(Task requirements) Exactly as they appear, output all of the records. Skip any images.

(Data)
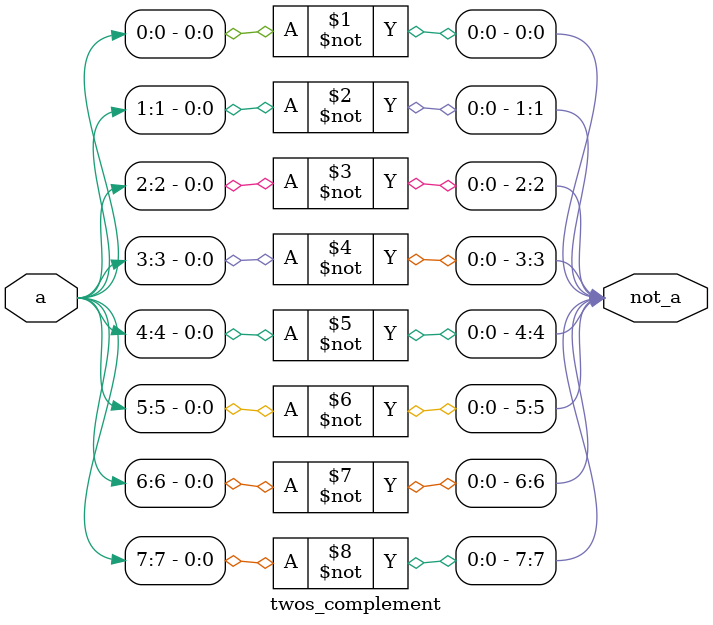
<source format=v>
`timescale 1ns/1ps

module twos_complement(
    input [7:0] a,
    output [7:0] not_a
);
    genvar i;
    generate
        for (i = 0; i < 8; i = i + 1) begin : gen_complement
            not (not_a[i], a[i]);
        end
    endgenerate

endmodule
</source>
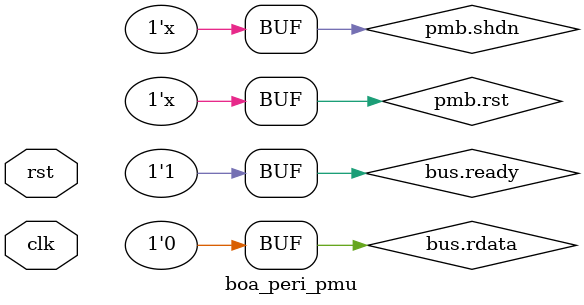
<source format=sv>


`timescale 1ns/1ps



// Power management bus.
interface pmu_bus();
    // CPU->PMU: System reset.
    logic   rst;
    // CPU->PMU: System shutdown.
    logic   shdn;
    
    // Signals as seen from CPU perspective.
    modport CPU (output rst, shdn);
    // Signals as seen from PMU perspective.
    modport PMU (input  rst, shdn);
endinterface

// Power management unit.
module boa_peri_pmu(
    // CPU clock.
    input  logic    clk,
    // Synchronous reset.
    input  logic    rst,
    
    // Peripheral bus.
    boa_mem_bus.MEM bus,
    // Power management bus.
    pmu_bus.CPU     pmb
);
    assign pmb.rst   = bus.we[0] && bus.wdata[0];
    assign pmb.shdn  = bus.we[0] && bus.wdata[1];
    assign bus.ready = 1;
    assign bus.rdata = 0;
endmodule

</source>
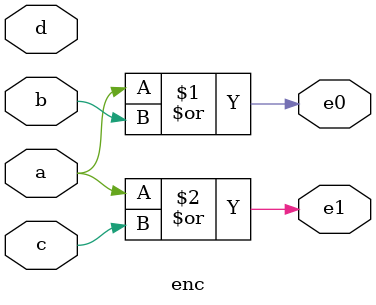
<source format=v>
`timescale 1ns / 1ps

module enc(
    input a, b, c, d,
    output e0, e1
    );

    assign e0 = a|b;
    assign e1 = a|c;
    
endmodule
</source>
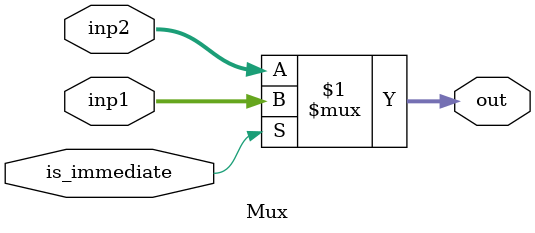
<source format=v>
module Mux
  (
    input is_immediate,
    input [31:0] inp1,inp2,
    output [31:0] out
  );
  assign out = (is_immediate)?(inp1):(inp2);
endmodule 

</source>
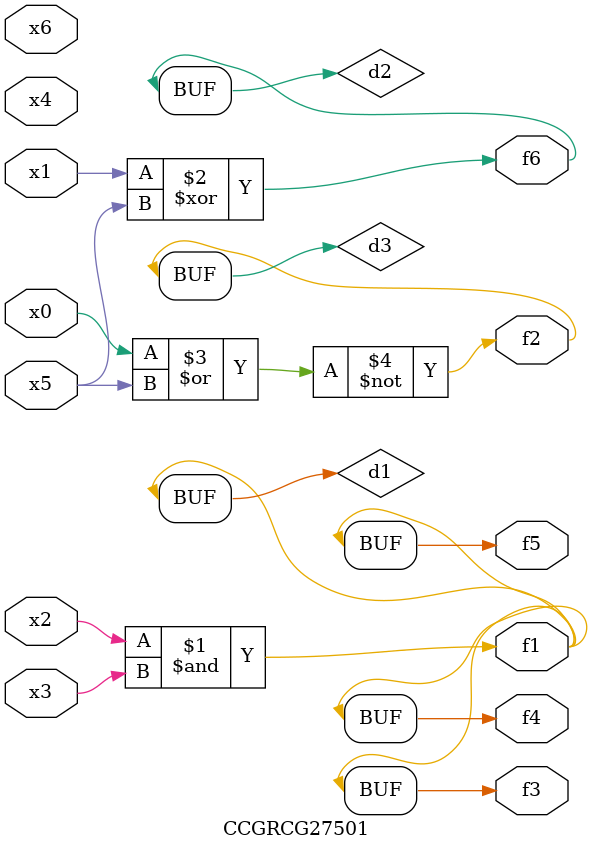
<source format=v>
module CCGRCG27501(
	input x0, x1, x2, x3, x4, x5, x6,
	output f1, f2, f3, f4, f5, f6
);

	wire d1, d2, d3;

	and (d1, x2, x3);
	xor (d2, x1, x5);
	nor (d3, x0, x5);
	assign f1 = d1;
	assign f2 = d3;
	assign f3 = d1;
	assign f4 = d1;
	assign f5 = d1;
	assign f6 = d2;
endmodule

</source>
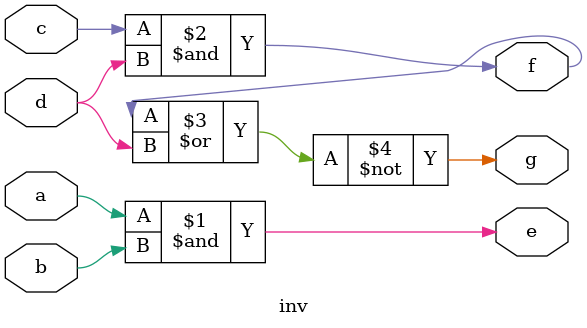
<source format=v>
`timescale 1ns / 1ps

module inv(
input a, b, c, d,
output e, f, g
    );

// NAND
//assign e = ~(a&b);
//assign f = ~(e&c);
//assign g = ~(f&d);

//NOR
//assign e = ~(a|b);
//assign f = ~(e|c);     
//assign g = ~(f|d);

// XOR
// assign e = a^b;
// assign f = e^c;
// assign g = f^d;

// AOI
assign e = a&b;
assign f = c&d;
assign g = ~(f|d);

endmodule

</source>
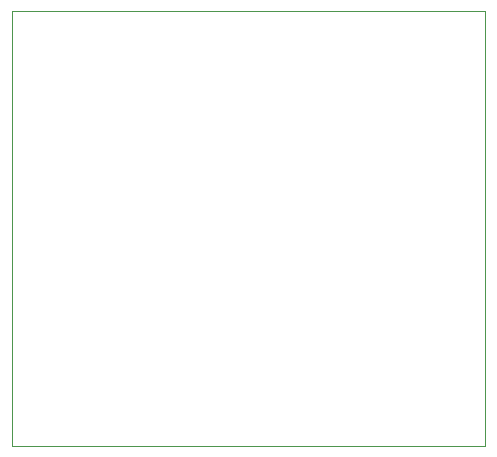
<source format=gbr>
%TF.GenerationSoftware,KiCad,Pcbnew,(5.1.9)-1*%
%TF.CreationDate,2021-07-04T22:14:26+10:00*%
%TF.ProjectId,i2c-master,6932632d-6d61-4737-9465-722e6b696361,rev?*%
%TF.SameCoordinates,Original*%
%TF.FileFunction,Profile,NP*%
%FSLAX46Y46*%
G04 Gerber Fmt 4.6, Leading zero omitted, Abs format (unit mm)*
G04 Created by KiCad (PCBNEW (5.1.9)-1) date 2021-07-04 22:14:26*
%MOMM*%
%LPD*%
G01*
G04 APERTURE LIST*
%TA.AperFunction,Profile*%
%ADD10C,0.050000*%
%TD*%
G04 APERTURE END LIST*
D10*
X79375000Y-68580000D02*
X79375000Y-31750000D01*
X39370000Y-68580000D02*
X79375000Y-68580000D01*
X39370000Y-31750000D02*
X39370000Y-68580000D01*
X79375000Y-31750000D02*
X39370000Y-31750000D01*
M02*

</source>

(Response)
<source format=v>
`timescale 1ns/1ps

module twos_complement(
    input [7:0] a,
    output [7:0] not_a
);
    genvar i;
    generate
        for (i = 0; i < 8; i = i + 1) begin : gen_complement
            not (not_a[i], a[i]);
        end
    endgenerate

endmodule
</source>
<source format=sv>


`timescale 1ns/1ps



// Power management bus.
interface pmu_bus();
    // CPU->PMU: System reset.
    logic   rst;
    // CPU->PMU: System shutdown.
    logic   shdn;
    
    // Signals as seen from CPU perspective.
    modport CPU (output rst, shdn);
    // Signals as seen from PMU perspective.
    modport PMU (input  rst, shdn);
endinterface

// Power management unit.
module boa_peri_pmu(
    // CPU clock.
    input  logic    clk,
    // Synchronous reset.
    input  logic    rst,
    
    // Peripheral bus.
    boa_mem_bus.MEM bus,
    // Power management bus.
    pmu_bus.CPU     pmb
);
    assign pmb.rst   = bus.we[0] && bus.wdata[0];
    assign pmb.shdn  = bus.we[0] && bus.wdata[1];
    assign bus.ready = 1;
    assign bus.rdata = 0;
endmodule

</source>
<source format=v>
`timescale 1ns / 1ps

module enc(
    input a, b, c, d,
    output e0, e1
    );

    assign e0 = a|b;
    assign e1 = a|c;
    
endmodule
</source>
<source format=v>
module Mux
  (
    input is_immediate,
    input [31:0] inp1,inp2,
    output [31:0] out
  );
  assign out = (is_immediate)?(inp1):(inp2);
endmodule 

</source>
<source format=v>
module CCGRCG27501(
	input x0, x1, x2, x3, x4, x5, x6,
	output f1, f2, f3, f4, f5, f6
);

	wire d1, d2, d3;

	and (d1, x2, x3);
	xor (d2, x1, x5);
	nor (d3, x0, x5);
	assign f1 = d1;
	assign f2 = d3;
	assign f3 = d1;
	assign f4 = d1;
	assign f5 = d1;
	assign f6 = d2;
endmodule

</source>
<source format=v>
`timescale 1ns / 1ps

module inv(
input a, b, c, d,
output e, f, g
    );

// NAND
//assign e = ~(a&b);
//assign f = ~(e&c);
//assign g = ~(f&d);

//NOR
//assign e = ~(a|b);
//assign f = ~(e|c);     
//assign g = ~(f|d);

// XOR
// assign e = a^b;
// assign f = e^c;
// assign g = f^d;

// AOI
assign e = a&b;
assign f = c&d;
assign g = ~(f|d);

endmodule

</source>
<source format=gbr>
%TF.GenerationSoftware,KiCad,Pcbnew,(5.1.9)-1*%
%TF.CreationDate,2021-07-04T22:14:26+10:00*%
%TF.ProjectId,i2c-master,6932632d-6d61-4737-9465-722e6b696361,rev?*%
%TF.SameCoordinates,Original*%
%TF.FileFunction,Profile,NP*%
%FSLAX46Y46*%
G04 Gerber Fmt 4.6, Leading zero omitted, Abs format (unit mm)*
G04 Created by KiCad (PCBNEW (5.1.9)-1) date 2021-07-04 22:14:26*
%MOMM*%
%LPD*%
G01*
G04 APERTURE LIST*
%TA.AperFunction,Profile*%
%ADD10C,0.050000*%
%TD*%
G04 APERTURE END LIST*
D10*
X79375000Y-68580000D02*
X79375000Y-31750000D01*
X39370000Y-68580000D02*
X79375000Y-68580000D01*
X39370000Y-31750000D02*
X39370000Y-68580000D01*
X79375000Y-31750000D02*
X39370000Y-31750000D01*
M02*

</source>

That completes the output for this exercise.